$70 a barrel is the right price to help maintain a steady flow of investment from companies and resources into new resources, according to Qatar's oil minister, Abdullah al-Attiyah.
Speaking at 'Petrotech', India's biggest oil and gas conference, Mr. al-Attiyah, said: "Low prices will reflect a freeze in investment in new resources. When growth comes back, we will have another shock, as resources will not be there to meet demand." Following a rollercoaster year for oil prices Qatar is the second Organisation of Petroleum Exporting Countries (OPEC) nation to have one of its officials speak out about a suitable price for oil to trade at.
In late November, when prices were floating around the $55 a barrel mark, a Saudi Arabian official claimed that $75 would be a fair price for crude. It was the first time in several years that the world's biggest exporter of oil had identified an optimum price level.

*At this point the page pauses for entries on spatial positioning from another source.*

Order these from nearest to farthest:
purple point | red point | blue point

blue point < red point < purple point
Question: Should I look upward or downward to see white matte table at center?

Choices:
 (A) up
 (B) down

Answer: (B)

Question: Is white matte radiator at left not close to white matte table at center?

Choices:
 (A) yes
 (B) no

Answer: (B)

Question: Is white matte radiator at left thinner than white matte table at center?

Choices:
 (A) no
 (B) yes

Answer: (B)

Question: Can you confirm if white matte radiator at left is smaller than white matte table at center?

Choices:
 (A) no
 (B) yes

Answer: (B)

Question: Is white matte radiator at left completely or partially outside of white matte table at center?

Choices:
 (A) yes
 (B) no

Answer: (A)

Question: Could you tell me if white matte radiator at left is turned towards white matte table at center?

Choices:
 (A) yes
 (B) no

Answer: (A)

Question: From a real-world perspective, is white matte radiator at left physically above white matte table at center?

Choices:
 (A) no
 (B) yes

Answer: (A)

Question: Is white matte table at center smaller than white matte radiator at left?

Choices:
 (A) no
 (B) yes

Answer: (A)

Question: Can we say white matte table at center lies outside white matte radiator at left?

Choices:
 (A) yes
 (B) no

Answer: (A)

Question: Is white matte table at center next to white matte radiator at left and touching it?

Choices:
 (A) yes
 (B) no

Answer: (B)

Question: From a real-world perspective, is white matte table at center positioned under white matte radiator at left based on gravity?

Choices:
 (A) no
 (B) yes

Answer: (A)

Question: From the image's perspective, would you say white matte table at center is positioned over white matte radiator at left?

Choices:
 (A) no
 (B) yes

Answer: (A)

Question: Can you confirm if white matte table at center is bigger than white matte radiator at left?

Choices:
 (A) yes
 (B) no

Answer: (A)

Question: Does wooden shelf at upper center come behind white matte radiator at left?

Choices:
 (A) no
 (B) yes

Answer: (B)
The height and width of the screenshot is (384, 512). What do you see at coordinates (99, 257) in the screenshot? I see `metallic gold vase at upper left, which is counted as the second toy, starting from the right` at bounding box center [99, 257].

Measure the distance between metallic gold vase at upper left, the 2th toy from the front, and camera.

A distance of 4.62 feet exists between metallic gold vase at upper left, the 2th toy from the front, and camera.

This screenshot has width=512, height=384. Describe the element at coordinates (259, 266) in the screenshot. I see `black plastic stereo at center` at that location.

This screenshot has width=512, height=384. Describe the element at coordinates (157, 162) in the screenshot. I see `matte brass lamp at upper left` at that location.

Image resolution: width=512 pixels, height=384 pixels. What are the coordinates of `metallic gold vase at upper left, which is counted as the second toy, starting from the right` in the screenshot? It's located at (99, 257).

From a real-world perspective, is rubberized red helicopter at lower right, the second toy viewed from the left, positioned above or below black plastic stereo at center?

Qatar currently produces around 7.35 million barrels per day (bpd) and carries a surplus of 9.0 million bpd. Mr. al-Attiyah bluntly added: "Oil prices over $100 are not logical. I also don't appreciate low oil prices."
While OPEC has attempted to stamp its authority upon prices, through a series of quota cuts, prices have continued to react primarily to external influences: such as plummeting demand levels and falling forecast figures.
The producer-cartel decided to cut quotas by 2 million bpd at collective meetings in September and October of last year. Then in December it agreed to lower output by a further 2.2 million bpd – from the start of the new year onwards.
Initial cuts failed to make an impact on the markets, largely due to an air of skepticism surrounding the organisation's ability to successfully implement and monitor the cuts across all of its member states. Being well aware of this al-Attiyah said that members of OPEC had complied with the cuts: "so far, so good".
Yet even with successful implication the cuts have failed to create the desired floor to prop up falling prices. Unsurprisingly hearsay talk of OPEC calling an early meeting in February has begun to spread; something the oil minister was quick to quash.
In a decidedly objective statement al-Attiyah said that oil producers should not smile when crude prices are at record highs, just as consumers should not be grinning from ear-to-ear when prices at the pump are low, quite simply because both are counterproductive for the long-term development, and stability, of the industry.